During the second part of our process, we developed several schematic schemes highlighting how different organizational structures would position a same content. We ran several scenarios with different priorities, such as reporting, archiving, entertaining, debating, and showcasing. Several hybrid scenarios were developed. With a specific scenario in mind, we finalized a new website map that took into consideration how important the content was hierarchically, but also how purposeful it was to the outlined goals and how effectively it was accessible.
An important aspect of this project is that the LAF, a non-profit organization, has only a very restrained amount of hours devoted to the maintenance and updating of the website. Each solution we proposed considered the long-term evolution of the site, embracing the fact that it had to almost generate itself. Solutions costing less input time were preferred to more custom ones. Each category was color coded in a CSS format, giving the site more visual interest without needing the design of custom headings. The type became an important part of the site’s visual identity. We opted for a monospaced font, keeping consistent the amount of glyphs visible on a title line, facilitating the work of the site editor. Wanting a distinct look for this design-conscious organization, we were not satisfied with the default “safe” typefaces. Instead, we chose to use the new @font-face rule in CSS and a font-embedding system based on W3C standards, providing a secure, reliable way to use fonts whose files are hosted on a global network of servers (cloud hosting). Fedra Mono, our choice form the Typotheque foundry in the Netherlands, lends an edgier look to the clear-cut site.
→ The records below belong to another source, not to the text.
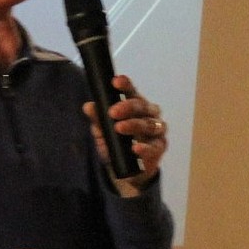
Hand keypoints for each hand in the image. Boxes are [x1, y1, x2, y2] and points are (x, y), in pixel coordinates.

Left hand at [82, 74, 167, 190]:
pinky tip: (135, 148)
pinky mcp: (159, 147)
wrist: (126, 167)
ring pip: (149, 124)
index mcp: (135, 104)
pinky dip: (145, 147)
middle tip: (112, 112)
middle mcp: (149, 114)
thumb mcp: (102, 129)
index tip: (115, 82)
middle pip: (141, 106)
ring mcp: (157, 130)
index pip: (131, 91)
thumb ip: (98, 118)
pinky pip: (154, 146)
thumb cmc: (116, 140)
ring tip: (119, 128)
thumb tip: (88, 107)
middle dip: (127, 107)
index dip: (125, 85)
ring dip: (134, 125)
Since collecting, formatting and editing images is what takes most time in the updating of the site, we assigned images locations only where necessary, keeping their quality really high. With a site now mainly typographic, we looked for opportunities for exceptions. The main one is the big scale placement of an image in the background of the text. It is a space for invited curators to showcase photographic essays or illustrations to web only content.